Polícia Civil marca audiência com Bolsonaro sobre pistola apreendida; defesa nega irregularidades e diz que arma estava inoperante durante blitz.

A Polícia Civil do Distrito Federal (PCDF) anunciou que, no dia 24 deste mês, realizará uma audiência por videoconferência com o ex-presidente Jair Bolsonaro. A convocação do ex-mandatário se insere em um inquérito que investiga a apreensão de uma pistola registrada em seu nome, que ocorreu durante uma blitz na semana anterior.

O registro da arma foi alvo de ação policial após a equipe de segurança de Bolsonaro falhar em apresentar a documentação necessária durante a fiscalização. Não foi apresentado o Certificado de Registro de Arma de Fogo (CRAF), essencial para comprovar a legalidade do porte, levando à apreensão do armamento. No boletim de ocorrência, Bolsonaro é mencionado como um dos “envolvidos” no incidente.

A delegacia responsável pelo caso destacou, em um comunicado enviado ao Supremo Tribunal Federal (STF), que a intimação pessoal do ex-presidente encontrou obstáculos. O delegado Thiago Boeing Schemes da Silva detalhou que, devido às limitações impostas pela equipe responsável pela segurança de Bolsonaro, a diligência não conseguiu ser efetivada. Ele afirmou que a tentativa de notificação não teve sucesso, pois a escolta não permitiu a realização do ato.

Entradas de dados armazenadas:
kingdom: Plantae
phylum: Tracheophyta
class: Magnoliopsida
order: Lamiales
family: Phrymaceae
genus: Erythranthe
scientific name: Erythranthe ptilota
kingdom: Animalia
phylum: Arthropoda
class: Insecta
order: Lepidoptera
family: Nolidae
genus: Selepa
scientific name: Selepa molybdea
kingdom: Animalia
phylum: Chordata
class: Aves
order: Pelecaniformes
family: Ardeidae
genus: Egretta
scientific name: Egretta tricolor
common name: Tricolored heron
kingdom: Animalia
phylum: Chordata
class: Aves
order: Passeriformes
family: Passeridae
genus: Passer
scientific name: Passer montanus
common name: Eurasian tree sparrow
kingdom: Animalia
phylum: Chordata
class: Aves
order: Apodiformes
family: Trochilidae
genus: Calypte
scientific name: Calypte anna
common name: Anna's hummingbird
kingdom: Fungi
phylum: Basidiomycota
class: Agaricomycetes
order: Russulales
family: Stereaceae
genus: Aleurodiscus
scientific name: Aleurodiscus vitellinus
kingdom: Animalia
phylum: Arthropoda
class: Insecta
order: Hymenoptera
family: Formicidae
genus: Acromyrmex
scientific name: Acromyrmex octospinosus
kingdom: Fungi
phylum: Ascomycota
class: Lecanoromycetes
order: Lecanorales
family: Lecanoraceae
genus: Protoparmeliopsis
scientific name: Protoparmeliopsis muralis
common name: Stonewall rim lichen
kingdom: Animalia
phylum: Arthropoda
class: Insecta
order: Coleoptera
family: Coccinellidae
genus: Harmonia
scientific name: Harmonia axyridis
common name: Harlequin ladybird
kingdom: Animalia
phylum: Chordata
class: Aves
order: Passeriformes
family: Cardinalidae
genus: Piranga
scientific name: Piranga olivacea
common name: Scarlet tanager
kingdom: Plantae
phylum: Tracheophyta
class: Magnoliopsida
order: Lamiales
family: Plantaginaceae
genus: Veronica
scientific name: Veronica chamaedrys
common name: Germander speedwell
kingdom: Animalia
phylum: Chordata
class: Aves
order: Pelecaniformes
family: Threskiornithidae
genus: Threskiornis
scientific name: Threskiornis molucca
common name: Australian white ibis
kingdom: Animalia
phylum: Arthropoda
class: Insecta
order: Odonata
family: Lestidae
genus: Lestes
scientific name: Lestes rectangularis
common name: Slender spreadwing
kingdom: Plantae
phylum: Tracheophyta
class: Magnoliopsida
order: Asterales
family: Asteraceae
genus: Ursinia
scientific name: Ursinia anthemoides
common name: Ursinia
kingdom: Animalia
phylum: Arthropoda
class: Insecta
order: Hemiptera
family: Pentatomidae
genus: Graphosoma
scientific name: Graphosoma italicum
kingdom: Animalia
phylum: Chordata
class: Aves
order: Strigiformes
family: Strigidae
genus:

TAREFAS OBRIGATÓRIAS:
A) Com base no texto sobre a pistola apreendida, responda:
(i) Em que dia e de que forma a PCDF realizará a audiência com Bolsonaro?
(ii) Qual documento a equipe de segurança deixou de apresentar durante a fiscalização?
(iii) Segundo o delegado Thiago Boeing Schemes da Silva, por que a tentativa de notificação não teve sucesso?
B) Prossiga com o texto sobre a pistola apreendida a partir do ponto em que ele termina.

RESPOSTAS ÀS TAREFAS:
A)
(i) No dia 24 deste mês, por videoconferência.
(ii) O Certificado de Registro de Arma de Fogo (CRAF).
(iii) Porque a escolta não permitiu a realização do ato.

B)
Com a impossibilidade da intimação direta, a PCDF solicitou ao ministro Alexandre de Moraes que autorize formalmente a audiência agendada e confirme a obrigatoriedade de comparecimento do ex-presidente.

Nesta quarta-feira, os advogados de Bolsonaro se manifestaram perante o STF, refutando a alegação de irregularidades na posse da pistola apreendida durante a operação. Eles afirmaram que, apesar da condenação do ex-presidente a 27 anos de prisão pelo intento de golpe de Estado em 2022, não houve qualquer determinação judicial que exigisse a entrega de suas armas ou o cancelamento de seus registros. “Bolsonaro, portanto, não se encontrava em situação irregular”, destacaram os defensores, defendendo que ele estaria disposto a entregar o armamento caso houvesse ordem do Supremo.

Os advogados ainda explicaram que a equipe de segurança do ex-presidente havia retirado um componente da pistola, tornando-a “inoperante”, justificando que isso se deu em função de medicações psiquiátricas que estariam sendo administradas a Bolsonaro. Essa versão contrasta com a do sargento que portava a pistola, que alegou estar com a arma apenas para realizar um reparo. Essa divergência de informações ressaltará a complexidade do caso à medida que a investigação judicial se desenrola.